Abstract

The present study was performed to compare pain-related oesophageal motility, gastro-oesophageal reflux and ST-segment deviations in patients with intermittent chest pain and normal or pathological coronary angiography. Thirty patients (11 males, 19 females; mean age 54.8 years) with normal and 15 patients (12 males, 3 females; mean age 66.7 years) with pathological coronary angiography were investigated by 24-h oesophageal pressure, pH and ECG recording. Chest pain correlated with motility abnormalities or gastro-oesophageal reflux occurred in 33% (10/30) of patients with normal coronary arteries and in 26% of patients with pathological coronary angiography. Symptomatic and asymptomatic ST-segment changes were less frequently observed in patients with normal angiography (4/30) than in patients with pathological coronary angiography (7/14; P = 0.02).
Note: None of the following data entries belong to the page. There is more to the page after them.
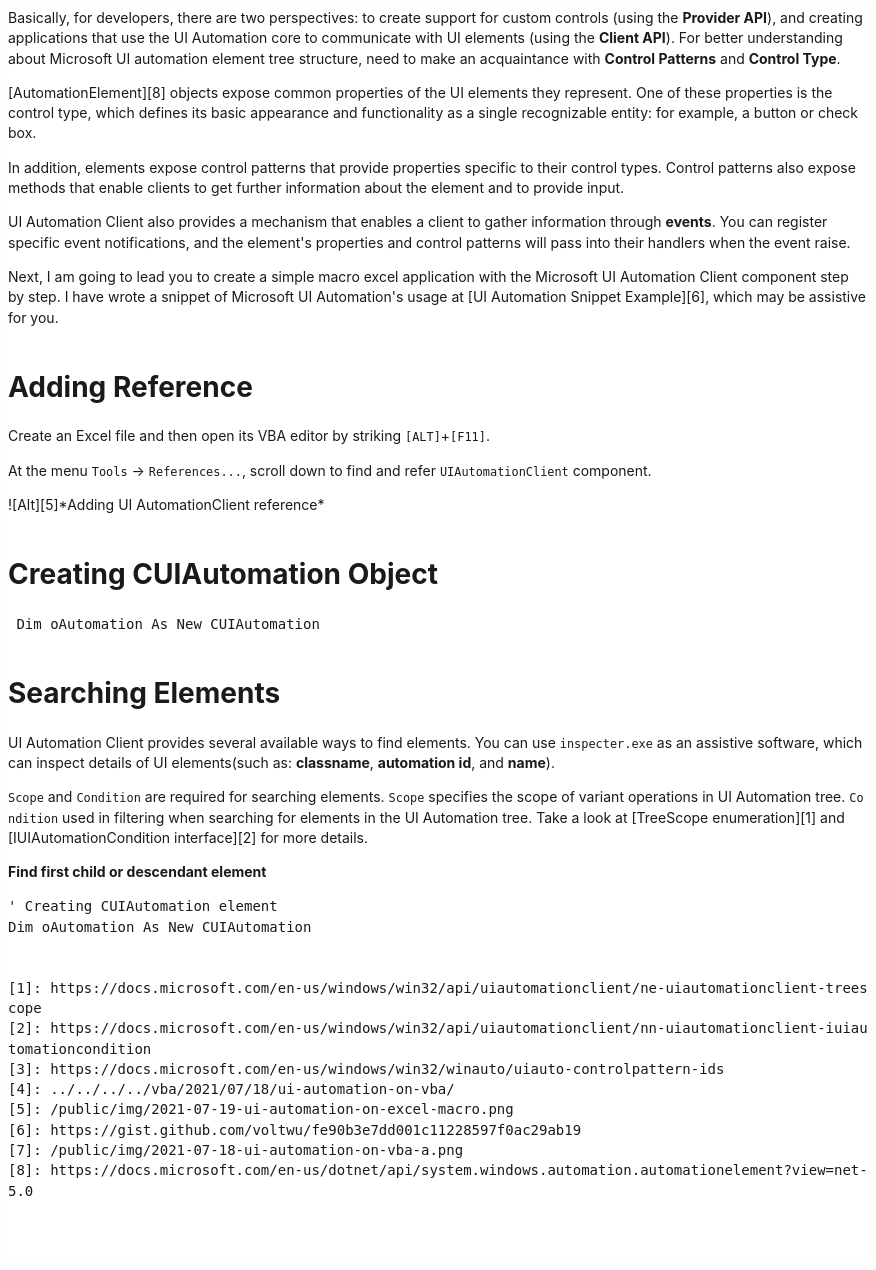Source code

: Basically, for developers, there are two perspectives: to create support for custom controls (using the **Provider API**), and creating applications that use the UI Automation core to communicate with UI elements (using the **Client API**). For better understanding about Microsoft UI automation element tree structure, need to make an acquaintance with **Control Patterns** and **Control Type**.

[AutomationElement][8] objects expose common properties of the UI elements they represent. One of these properties is the control type, which defines its basic appearance and functionality as a single recognizable entity: for example, a button or check box.

In addition, elements expose control patterns that provide properties specific to their control types. Control patterns also expose methods that enable clients to get further information about the element and to provide input.

UI Automation Client also provides a mechanism that enables a client to gather information through **events**. You can register specific event notifications, and the element's properties and control patterns will pass into their handlers when the event raise.


Next, I am going to lead you to create a simple macro excel application with the Microsoft UI Automation Client component step by step. I have wrote a snippet of Microsoft UI Automation's usage at [UI Automation Snippet Example][6], which may be assistive for you.

# Adding Reference

Create an Excel file and then open its VBA editor by striking `[ALT]`+`[F11]`. 

At the menu `Tools` -> `References...`, scroll down to find and refer `UIAutomationClient` component. 

<div class="imgcenter" markdown="1">
![Alt][5]*Adding UI AutomationClient reference*
</div>

# Creating CUIAutomation Object
<pre>
 <vb-keywords>Dim</vb-keywords> oAutomation <vb-keywords>As</vb-keywords> <vb-keywords>New</vb-keywords> CUIAutomation
</pre>

# Searching Elements
UI Automation Client provides several available ways to find elements. You can use `inspecter.exe` as an assistive software, which can inspect details of UI elements(such as: **classname**, **automation id**, and **name**). 

`Scope` and `Condition` are required for searching elements. `Scope` specifies the scope of variant operations in UI Automation tree. `Condition` used in filtering when searching for elements in the UI Automation tree. Take a look at [TreeScope enumeration][1] and [IUIAutomationCondition interface][2] for more details.

**Find first child or descendant element**

<pre>
<vb-commets>' Creating CUIAutomation element</vb-commets>
<vb-keywords>Dim</vb-keywords> oAutomation <vb-keywords>As New</vb-keywords> CUIAutomation


[1]: https://docs.microsoft.com/en-us/windows/win32/api/uiautomationclient/ne-uiautomationclient-treescope
[2]: https://docs.microsoft.com/en-us/windows/win32/api/uiautomationclient/nn-uiautomationclient-iuiautomationcondition
[3]: https://docs.microsoft.com/en-us/windows/win32/winauto/uiauto-controlpattern-ids
[4]: ../../../../vba/2021/07/18/ui-automation-on-vba/
[5]: /public/img/2021-07-19-ui-automation-on-excel-macro.png
[6]: https://gist.github.com/voltwu/fe90b3e7dd001c11228597f0ac29ab19
[7]: /public/img/2021-07-18-ui-automation-on-vba-a.png
[8]: https://docs.microsoft.com/en-us/dotnet/api/system.windows.automation.automationelement?view=net-5.0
Oesophageal dysfunction coincided with ST-segment deviation in 6.7% (2/30) of patients with normal and 40% (6/15) of patients with pathological coronary angiography (P = 0.02). The conclusions reached were: (1) pain-correlated abnormal motility or gastro-oesophageal reflux occurred in patients with normal and pathological coronary angiography at the same frequency; (2) ambulatory motility and pH recording alone does not appear to differentiate between cardiac and non-cardiac chest pain; (3) simultaneous ECG recording reveals a significant correlation of ST-segment deviation and gastro-oesophageal reflux or abnormal motility in patients with coronary artery stenosis.